* [PASSAGE TO READ]:
---*---

An integrated oil company may need to monitor in real time the pricing of various drill bits.  The oil company will buy a little early when statistical analysis gives a greater than 50 percent probability that price increases will continue for the next few weeks, and will defer purchasing when price monitoring suggests a continued drop in drill bit prices over the next few weeks.
 
Welcome to real-time, dynamic- purchasing inventory control systems!
 
In the long run if this technology is distributed fairly to the public it will result in greater pricing efficiencies as volatility of input costs diminish.  In a competitive market these productivity improvements always go to the benefit of the consumer, because any excess profits over the marginal return will quickly signal competitors and supplies to adjust.  This is why Luddites are always wrong about improved productivity.
 
We now have real time, lightning fast, pricing information.  This will be the greatest thing since the invention of the world wide web.  If MIT does the right thing and announces their discovery to the world, they can still make a lot of money and also be responsible for one of the greatest improvements in productivity in history.  Imagine what a single graduate student can do.  This is why I am always optimistic about mankind's future.
 
However, if MIT continues to lie about why they are no longer making the data available, then this will be used to decrease competition and allow frontrunning by financiers as they alone are able to watch in real time pricing trends for specific industry, or even a specific business located in a small town near you.
 
The pricing efficiencies which should ultimately accrue to the benefit of all mankind will be captured by the oligarchs and select businesses willing to sign confidentiality agreements.  We cannot allow this to happen.  Long live the internet and the blogosphere because secrets cannot be kept long.  Information should be free, or at least priced competitively!

---*---

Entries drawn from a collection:
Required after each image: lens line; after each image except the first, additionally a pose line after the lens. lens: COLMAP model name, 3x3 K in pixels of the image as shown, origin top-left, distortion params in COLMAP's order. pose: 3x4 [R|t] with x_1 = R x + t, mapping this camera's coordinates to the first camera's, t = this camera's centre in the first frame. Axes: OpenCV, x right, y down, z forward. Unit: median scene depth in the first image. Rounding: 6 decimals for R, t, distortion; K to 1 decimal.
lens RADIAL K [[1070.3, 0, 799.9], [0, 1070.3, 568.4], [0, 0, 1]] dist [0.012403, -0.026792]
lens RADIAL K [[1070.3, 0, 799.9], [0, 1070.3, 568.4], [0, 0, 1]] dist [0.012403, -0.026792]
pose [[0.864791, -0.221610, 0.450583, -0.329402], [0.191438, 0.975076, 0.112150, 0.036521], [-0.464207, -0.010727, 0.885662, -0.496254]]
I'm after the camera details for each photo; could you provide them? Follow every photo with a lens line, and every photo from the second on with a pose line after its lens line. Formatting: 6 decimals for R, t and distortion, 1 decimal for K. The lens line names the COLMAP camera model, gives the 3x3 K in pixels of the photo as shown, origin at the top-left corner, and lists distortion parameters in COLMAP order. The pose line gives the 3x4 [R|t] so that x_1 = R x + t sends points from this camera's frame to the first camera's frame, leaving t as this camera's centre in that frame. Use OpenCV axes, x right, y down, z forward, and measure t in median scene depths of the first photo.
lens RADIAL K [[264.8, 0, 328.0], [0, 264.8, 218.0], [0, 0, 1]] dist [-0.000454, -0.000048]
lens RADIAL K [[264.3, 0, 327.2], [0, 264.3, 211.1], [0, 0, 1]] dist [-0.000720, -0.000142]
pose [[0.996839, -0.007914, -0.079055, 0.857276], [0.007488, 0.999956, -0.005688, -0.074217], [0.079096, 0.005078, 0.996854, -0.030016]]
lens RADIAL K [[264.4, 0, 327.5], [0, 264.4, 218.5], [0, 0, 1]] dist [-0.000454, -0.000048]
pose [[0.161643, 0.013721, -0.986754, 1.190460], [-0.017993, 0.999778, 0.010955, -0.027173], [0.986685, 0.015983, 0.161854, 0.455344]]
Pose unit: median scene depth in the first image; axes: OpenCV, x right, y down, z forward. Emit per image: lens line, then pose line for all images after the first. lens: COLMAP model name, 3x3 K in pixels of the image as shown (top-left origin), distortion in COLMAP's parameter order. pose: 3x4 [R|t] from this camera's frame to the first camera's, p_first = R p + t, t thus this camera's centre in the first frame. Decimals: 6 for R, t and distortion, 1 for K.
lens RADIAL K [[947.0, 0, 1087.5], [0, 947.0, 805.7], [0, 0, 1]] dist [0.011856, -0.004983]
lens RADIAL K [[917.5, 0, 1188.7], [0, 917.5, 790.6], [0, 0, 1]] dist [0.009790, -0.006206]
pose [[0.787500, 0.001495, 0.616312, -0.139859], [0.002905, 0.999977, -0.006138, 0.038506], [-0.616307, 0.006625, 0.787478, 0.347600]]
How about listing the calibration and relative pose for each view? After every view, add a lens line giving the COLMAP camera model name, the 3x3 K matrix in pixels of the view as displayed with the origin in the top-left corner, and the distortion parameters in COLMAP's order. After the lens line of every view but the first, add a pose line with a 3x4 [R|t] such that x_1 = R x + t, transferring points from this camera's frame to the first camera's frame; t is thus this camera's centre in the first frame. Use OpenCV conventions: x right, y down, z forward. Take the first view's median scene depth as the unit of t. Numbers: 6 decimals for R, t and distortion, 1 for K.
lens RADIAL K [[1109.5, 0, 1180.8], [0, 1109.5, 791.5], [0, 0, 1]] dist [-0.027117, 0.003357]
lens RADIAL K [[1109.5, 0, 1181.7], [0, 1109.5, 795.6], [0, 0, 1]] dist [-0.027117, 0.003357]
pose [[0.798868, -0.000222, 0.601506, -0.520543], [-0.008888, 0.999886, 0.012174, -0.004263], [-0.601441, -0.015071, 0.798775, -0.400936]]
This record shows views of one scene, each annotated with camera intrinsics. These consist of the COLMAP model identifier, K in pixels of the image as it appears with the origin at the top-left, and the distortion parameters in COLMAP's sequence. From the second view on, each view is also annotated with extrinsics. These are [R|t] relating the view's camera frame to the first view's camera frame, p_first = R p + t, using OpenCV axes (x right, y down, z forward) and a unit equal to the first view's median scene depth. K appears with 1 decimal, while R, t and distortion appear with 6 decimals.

---*---

* [ACTIVITY LIST]:
[1] Please transcribe the stretch of the passage on real-time pricing from "We now have" through "town near you.".
[2] Answer these from the passage on real-time pricing:
(a) What probability of continued price increases leads the oil company to buy a little early?
(b) What earlier invention does the writer compare real-time pricing information to?
(c) Who will capture the pricing efficiencies if MIT keeps lying about the data?
[3] Resume the passage on real-time pricing after its last sentence and carry the writing forward.
You will not need the lines to do any of the work here.

* [EXPECTED RESULTS]:
[1]
We now have real time, lightning fast, pricing information.  This will be the greatest thing since the invention of the world wide web.  If MIT does the right thing and announces their discovery to the world, they can still make a lot of money and also be responsible for one of the greatest improvements in productivity in history.  Imagine what a single graduate student can do.  This is why I am always optimistic about mankind's future.
 
However, if MIT continues to lie about why they are no longer making the data available, then this will be used to decrease competition and allow frontrunning by financiers as they alone are able to watch in real time pricing trends for specific industry, or even a specific business located in a small town near you.

[2]
(a) A greater than 50 percent probability.
(b) The invention of the world wide web.
(c) The oligarchs and select businesses willing to sign confidentiality agreements.

[3]
I call upon all of you who realize the implications of MIT keeping this amazing discovery secret to inform Google, BAIDU, Yahoo, Microsoft, and every damn business school in the world.  The reason why MIT must keep it secret is because the barriers to entry are low.  Anybody can do this.  With a small server farm you can compete with MIT and drive down the price so that it is available to everyone, even Joe the plumber who wishes to monitor his input costs and competitor's pricing.  He will pay 200 bucks per year for this data, especially if it has some value added statistical analysis that will give him the probability of near term price changes so he can manage his inventory better.
 
Don't let the oligarchs use this to cement financial control.  Don't let MIT go over to the dark side.  Tell the BRIC countries.  Tell everyone.  The wonders of a financial search engine should not be used to gouge society, but to benefit society.

 


 

And since there are two sides to every story, here is reader Dave Narby following up with an MIT teammember, and getting direct feedback in the aftermath of our post from Friday disclosing the effective culling of the MIT Billion Price Project. The response may stun some people as to why MIT canceled any relevant public disclosure from the Billion Price Project. (emphasis added)

 


 

Subject:    Re: Why did you cripple the Billion Prices Project?
Date:    Sat, 23 Apr 2011 08:40:05 -0400
From:    Roberto Rigobon
To:     xxxxxxx
CC:    Roberto Rigobon

of course you can share the response.

i really do not know what the zerohedge website is, but i have no problem at all.

one important thing is that i cannot outsource this. either i have to do it at mit or i have to do it in a private firm. there is very important IP that alberto and i have developed after 9 years of research that needs protection and unfortunately cannot be patented.

for the last 4 years i have financed this entirely by me. i'm the senior faculty in the team and everything has been done with voluntary work from mit students, and the junior faculty. because they are my responsibility, i had to make the call and direct them in the correct path if they are planning to follow a career in academia. i know people think that the government is pressuring us (i have received the hundreds of emails in that regards) but in the last 4 years i have received not a single cent from them, nor i plan to even ask.

i can assure you the data is there, and the indexes are there. we will have 40 countries and one of them has already tried to fine me or sue me. i can take the distractions but the other 20 people here can't. i will find a way to do this.

my goal is very simple, i want to change the way in which economic data is collected on earth. not only inflation, but real estate, financial performance, environmental impact, and unemployment. those are my four long term projects. and i can assure you i will do it. the advantage of not having the indexes public is that eliminates all the distractions the team is receiving.

all the best. rr.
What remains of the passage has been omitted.